The country's no place fer a mobile phone!

Living in the country, we struggle at the best of times to get any appreciable mobile system.  Between us, the family has been through the whole range of service providers with variable results.  Most of the time this is a minor irritation but occasionally it becomes a fag.

These days when you want to spend a reasonable amount of money online or to set up a payment, sensible banks will occasionally ask you to confirm details.  They do this by sending a 'one time passcode', or OTP.  This is an admirable idea and one I fully support, even as I am leaning out of the bathroom window holding my phone at arm's length, weakly imploring this magic that is a mobile signal to smile on me and bless my device with a connection. 

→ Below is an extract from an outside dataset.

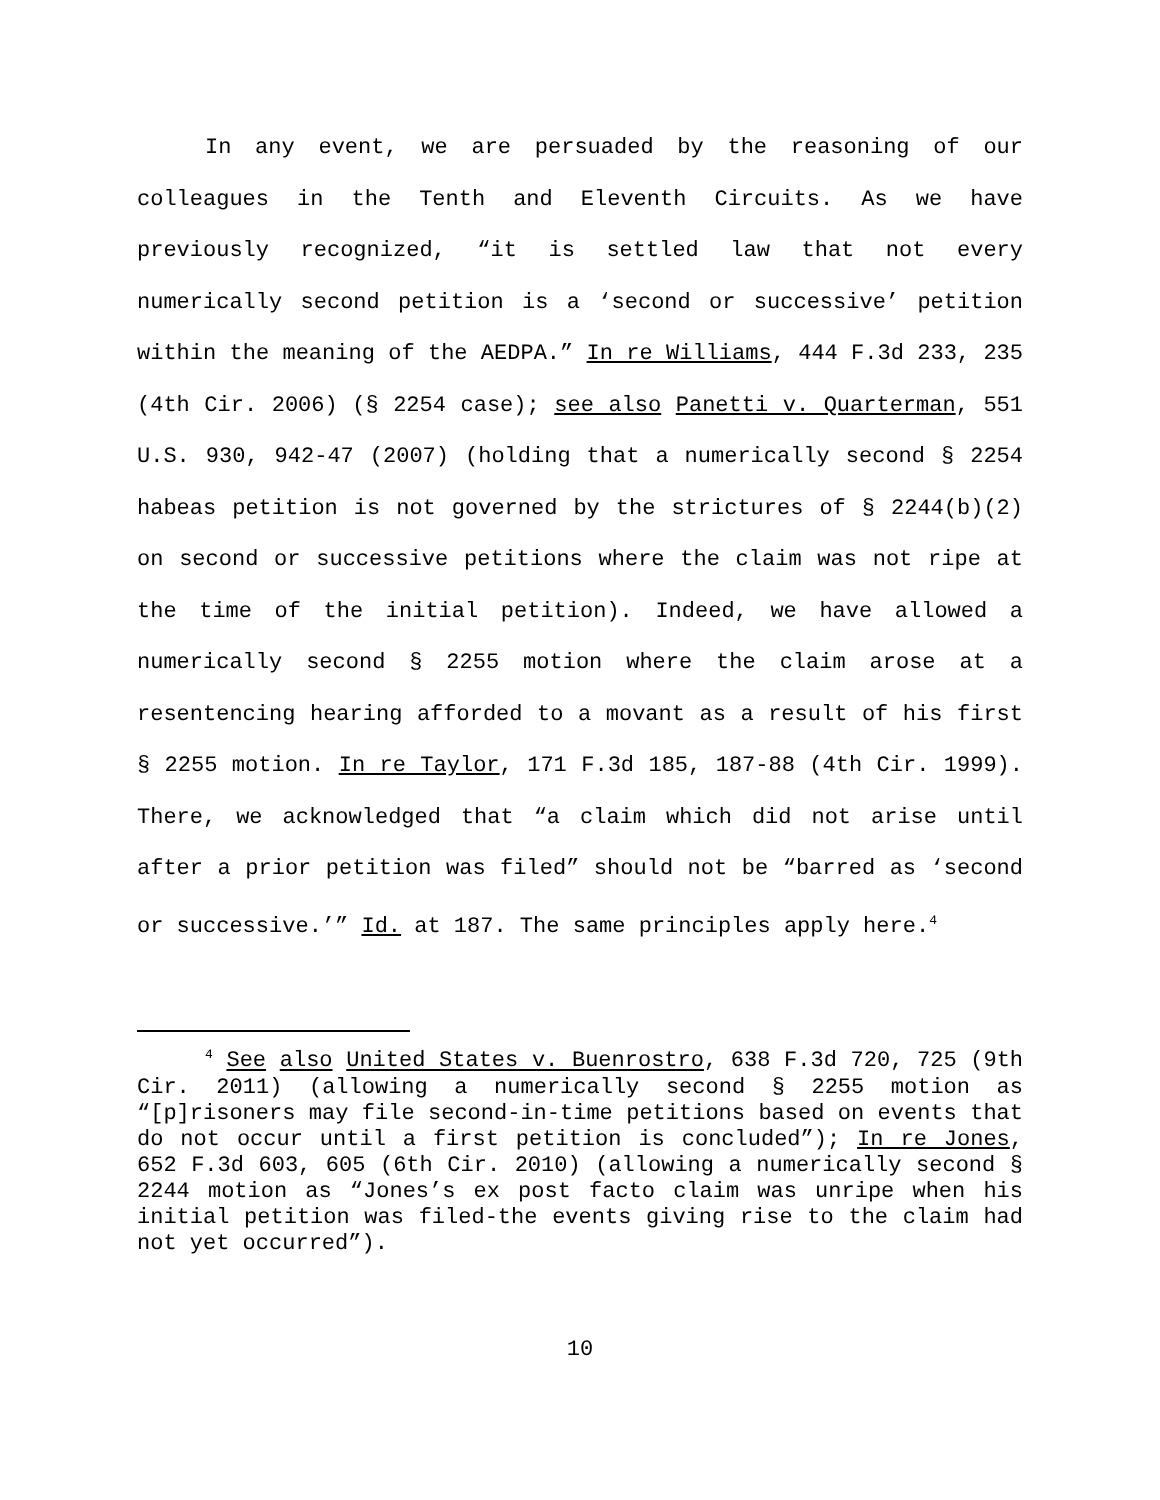In any event, we are persuaded by the reasoning of our colleagues in the Tenth and Eleventh Circuits. As we have previously recognized, “it is settled law that not every numerically second petition is a ‘second or successive’ petition within the meaning of the AEDPA.” In re Williams, 444 F.3d 233, 235 (4th Cir. 2006) (§ 2254 case); see also Panetti v. Quarterman, 551 U.S. 930, 942-47 (2007) (holding that a numerically second § 2254 habeas petition is not governed by the strictures of § 2244(b)(2) on second or successive petitions where the claim was not ripe at the time of the initial petition). Indeed, we have allowed a numerically second § 2255 motion where the claim arose at a resentencing hearing afforded to a movant as a result of his first § 2255 motion. In re Taylor, 171 F.3d 185, 187-88 (4th Cir. 1999). There, we acknowledged that “a claim which did not arise until after a prior petition was filed” should not be “barred as ‘second or successive.’” Id. at 187. The same principles apply here.<sup>4</sup>
<sup>4</sup> See also United States v. Buenrostro, 638 F.3d 720, 725 (9th Cir. 2011) (allowing a numerically second § 2255 motion as “[p]risoners may file second-in-time petitions based on events that do not occur until a first petition is concluded”); In re Jones, 652 F.3d 603, 605 (6th Cir. 2010) (allowing a numerically second § 2244 motion as “Jones’s ex post facto claim was unripe when his initial petition was filed-the events giving rise to the claim had not yet occurred”).
10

The key problem is that these OTPs are time limited, so often once I have managed to complete a pilates exercise of rare athleticism, the deadline has passed and I have to start all over again.

Security is very clearly A Good Thing but I wonder if the people who design the processes live anywhere where they get fewer than four bars on their phones.  Perhaps we need a system of couriers in remote villages like mine, employing someone retired to sit at the end of a phone, where they could be contacted with a unique message to enable transactions.

It couldn't be a code, as most of us would forget this if we tried to remember it or destroy the security if we scribbled it on the first piece of paper we could find when we took the call.  No one would have paper ready by the phone and if they did, they should not be trusted as they would very demonstrably be a psychopath.  Instead, these venerable sentinels could be given a book title to share - in person at the door.  That'd stop the hacker boys in Kazakhstan, I imagine.

Maybe hi-tech needs to embrace low-tech to be truly inclusive.